Different jobs require different tools. You seem to be asserting that GUIs are better because most people use GUIs. You’re using correlation data to infer a causative explanation. It would be like saying hammers are better than jack-hammers because more people use hammers.
Well, isn’t the thread title what is better? GUI or console?
I don’t even judge really. I have a look at the facts. And fact is that the UI is in most cases graphical nowadays.
Historically the UI of a personal computer was console. Dos was console. Unix was console. And you used those tools for the same things that you do by a graphical UI now. So it’s not really hammer vs jackhammer. But old hammer vs new hammer. Dos was console. Windows is graphical UI. And the graphical approach succeeded at the desktop over console. Commandline is rarely used anymore.
What are you using root for?
I use root where i need root. Last time i wanted to edit a apache config.
but this is not intended to be a Linux Vs Windows discussion. Start another thread for that. This is for the pros and cons and differences between writing what you want to do and clicking what you want to do.

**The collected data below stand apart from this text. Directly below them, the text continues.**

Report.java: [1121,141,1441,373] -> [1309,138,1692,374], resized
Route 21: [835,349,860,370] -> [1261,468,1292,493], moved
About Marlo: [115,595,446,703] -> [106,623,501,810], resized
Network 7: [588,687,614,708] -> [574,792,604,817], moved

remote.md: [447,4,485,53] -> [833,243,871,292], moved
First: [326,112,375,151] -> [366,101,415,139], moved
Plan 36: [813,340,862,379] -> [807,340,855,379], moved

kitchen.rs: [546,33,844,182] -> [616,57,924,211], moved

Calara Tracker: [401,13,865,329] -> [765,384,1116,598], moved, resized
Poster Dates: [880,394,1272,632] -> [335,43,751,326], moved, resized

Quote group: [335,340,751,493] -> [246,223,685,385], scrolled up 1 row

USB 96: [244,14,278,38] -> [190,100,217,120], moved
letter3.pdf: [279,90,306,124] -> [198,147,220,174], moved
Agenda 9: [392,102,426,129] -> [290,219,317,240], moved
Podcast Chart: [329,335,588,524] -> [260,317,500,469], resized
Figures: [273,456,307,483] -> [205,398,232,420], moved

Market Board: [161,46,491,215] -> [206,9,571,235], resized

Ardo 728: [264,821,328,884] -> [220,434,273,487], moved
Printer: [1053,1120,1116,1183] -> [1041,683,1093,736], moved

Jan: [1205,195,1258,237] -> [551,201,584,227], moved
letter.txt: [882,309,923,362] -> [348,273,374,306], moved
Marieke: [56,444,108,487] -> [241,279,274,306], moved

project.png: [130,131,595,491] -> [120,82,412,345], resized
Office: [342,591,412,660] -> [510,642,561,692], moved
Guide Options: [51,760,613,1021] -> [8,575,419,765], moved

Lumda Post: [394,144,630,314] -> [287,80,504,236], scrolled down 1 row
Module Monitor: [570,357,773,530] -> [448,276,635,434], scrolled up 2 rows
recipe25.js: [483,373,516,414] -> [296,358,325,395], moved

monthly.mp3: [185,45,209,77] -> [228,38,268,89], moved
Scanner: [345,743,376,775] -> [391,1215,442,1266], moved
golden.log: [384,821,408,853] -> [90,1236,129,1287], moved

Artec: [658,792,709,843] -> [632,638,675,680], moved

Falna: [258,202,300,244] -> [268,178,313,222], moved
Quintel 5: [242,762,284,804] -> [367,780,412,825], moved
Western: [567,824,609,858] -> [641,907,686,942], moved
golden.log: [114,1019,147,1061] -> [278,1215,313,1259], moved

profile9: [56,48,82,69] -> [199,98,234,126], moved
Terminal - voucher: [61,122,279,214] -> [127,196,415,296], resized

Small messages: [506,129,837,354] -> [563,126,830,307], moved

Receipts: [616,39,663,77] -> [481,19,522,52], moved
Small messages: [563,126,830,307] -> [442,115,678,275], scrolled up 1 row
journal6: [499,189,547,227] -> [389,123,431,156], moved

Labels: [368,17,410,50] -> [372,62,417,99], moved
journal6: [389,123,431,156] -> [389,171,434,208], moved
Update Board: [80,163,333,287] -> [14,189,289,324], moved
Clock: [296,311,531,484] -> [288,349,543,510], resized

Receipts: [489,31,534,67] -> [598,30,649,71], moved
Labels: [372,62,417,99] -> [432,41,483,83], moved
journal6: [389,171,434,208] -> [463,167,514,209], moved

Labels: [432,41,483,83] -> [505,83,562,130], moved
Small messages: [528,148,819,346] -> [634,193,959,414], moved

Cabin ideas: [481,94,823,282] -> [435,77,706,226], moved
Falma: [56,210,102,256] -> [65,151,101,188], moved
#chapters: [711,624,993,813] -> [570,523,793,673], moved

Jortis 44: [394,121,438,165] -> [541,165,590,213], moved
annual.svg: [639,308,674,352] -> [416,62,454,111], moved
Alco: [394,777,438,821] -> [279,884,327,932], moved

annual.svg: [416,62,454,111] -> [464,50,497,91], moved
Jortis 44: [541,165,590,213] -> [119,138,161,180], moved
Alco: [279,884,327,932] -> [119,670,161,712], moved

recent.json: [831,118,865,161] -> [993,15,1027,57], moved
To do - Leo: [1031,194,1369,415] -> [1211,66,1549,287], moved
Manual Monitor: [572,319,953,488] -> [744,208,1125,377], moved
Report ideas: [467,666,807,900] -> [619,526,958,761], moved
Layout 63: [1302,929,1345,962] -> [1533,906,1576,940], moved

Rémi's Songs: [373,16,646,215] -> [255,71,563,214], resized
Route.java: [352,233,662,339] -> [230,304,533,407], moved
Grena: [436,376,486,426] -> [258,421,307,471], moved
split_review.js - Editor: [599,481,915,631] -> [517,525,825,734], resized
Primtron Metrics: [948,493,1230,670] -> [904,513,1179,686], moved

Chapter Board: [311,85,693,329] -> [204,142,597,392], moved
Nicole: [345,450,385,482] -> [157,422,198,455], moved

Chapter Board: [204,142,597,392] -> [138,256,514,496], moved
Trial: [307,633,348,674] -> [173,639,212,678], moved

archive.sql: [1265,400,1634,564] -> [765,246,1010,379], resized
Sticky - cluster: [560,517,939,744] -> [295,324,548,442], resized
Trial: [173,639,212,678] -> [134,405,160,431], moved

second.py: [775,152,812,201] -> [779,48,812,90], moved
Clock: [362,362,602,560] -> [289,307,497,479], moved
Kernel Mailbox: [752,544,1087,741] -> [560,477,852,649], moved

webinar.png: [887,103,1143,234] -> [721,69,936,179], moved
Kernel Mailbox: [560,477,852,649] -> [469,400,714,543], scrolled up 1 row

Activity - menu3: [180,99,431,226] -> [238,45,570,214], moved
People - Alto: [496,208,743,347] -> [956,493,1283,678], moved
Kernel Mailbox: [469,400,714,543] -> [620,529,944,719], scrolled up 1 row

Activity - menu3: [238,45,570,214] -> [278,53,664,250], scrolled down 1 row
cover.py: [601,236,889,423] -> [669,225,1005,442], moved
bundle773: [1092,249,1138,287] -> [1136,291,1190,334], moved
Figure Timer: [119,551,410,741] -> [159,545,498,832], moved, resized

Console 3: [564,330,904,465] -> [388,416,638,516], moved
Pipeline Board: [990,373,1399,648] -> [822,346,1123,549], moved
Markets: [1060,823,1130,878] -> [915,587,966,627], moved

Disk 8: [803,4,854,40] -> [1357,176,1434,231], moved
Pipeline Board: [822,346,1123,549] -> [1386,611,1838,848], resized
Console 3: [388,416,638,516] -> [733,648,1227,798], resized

Linux is the only OS left where you have to use the console regularly for normal work. This kind of normal work where you can use the graphical UI in Windows. So this discussion is hard to divide
To repeat myself, the normal users have long voted with their feet what they prefer. So it stays a mystery for me why nearly all Linux distibutions still wants the users to work with console for some tasks when there is a graphical desktop available. To stay with my example with the apache config, why not a right click menu with an entry for edit as root? Like the run as admin item in Windows. It simply makes me scratch my head.
Fortunately, on an operating system like one of the Linux distributions or Mac OS, users have the ability (should they desire it) to use both the graphical interface and the command line… switching between the two based on what’s most appropriate for the task at hand.
Also Windows has a commandline. Just type in cmd. So you could also use it here when you want. But the command line at Windows is not longer needed for normal work. A windows user will most likely never even notice that there is a command line available. You can completely work with the graphical UI.
Same goes for most configs that require root. You can do them from GUI without having to be root to start them. If a program requires root in Ubuntu, it’ll ask you when you start it.
Linux requires root rights for stuff like editing configs. And at Debian and Ubuntu desktop this means to start the console. There is no right click menu to open a config as root, and you cannot log in to the desktop as root. Trapped. No choice but to use the console.
In terms of speed and efficiency for completing certain tasks, the command line can definitely be a more appropriate tool than a graphical interface. However, the large population of computer users have decided that they’re unwilling to learn how to work from a terminal window
Some things may really work faster when you look at the isolated task. But you cannot look at it in the isolated manner like hey, look, this command line command is much faster than to click me through a graphical menu. Learning time is also working time. Fixing typoes is also working time.
And the more complex the things becomes, the better is a graphical solution suited. You will not edit your mysql database at the console anymore. You will use Phpmyadmin or similar tools. You will also rarely setup your firewall at the console, you will use a graphical firewall builder for that. And so on. Because complexity is easier to handle in a graphical way. And this were examples from the area where the console is still regularly used, by server admins.
It’s also not that the people are unwilling to learn. You assume with that that the graphical UI is the weaker solution, and that the users just doesn’t want to learn the better solution because they are lazy. But it’s the other way around. It’s the better solution for most of the users. They voted that one with their feet already.
So the question is not longer what is better. The question is, why is the graphical approach better for most users? This has its reasons.
The graphical UI provides the easier and faster way to work with in nearly all cases. A click will always be faster and easier than typing letters. A button has a tooltip too. And tells you, hey, i am a tool. Use me. So why should a user bother to keep in memory what is what, why learn a special command at a command line tool when he can do the same with one single click at a button?
Overall, in the whole, it’s the mix of faster, easier and more convenient that makes the work with a graphical UI better. Even when this means to have some special isolated tasks that are a bit slower than at the console. Those rare tasks where the console is really faster is not worth it to learn the work with the console really when you don’t need it like for a server. Especially when the same task in the graphical UI may be a bit slower, but is more convenient. And that’s in my opinion the reason why we have Windows at the desktop now, and not longer Dos.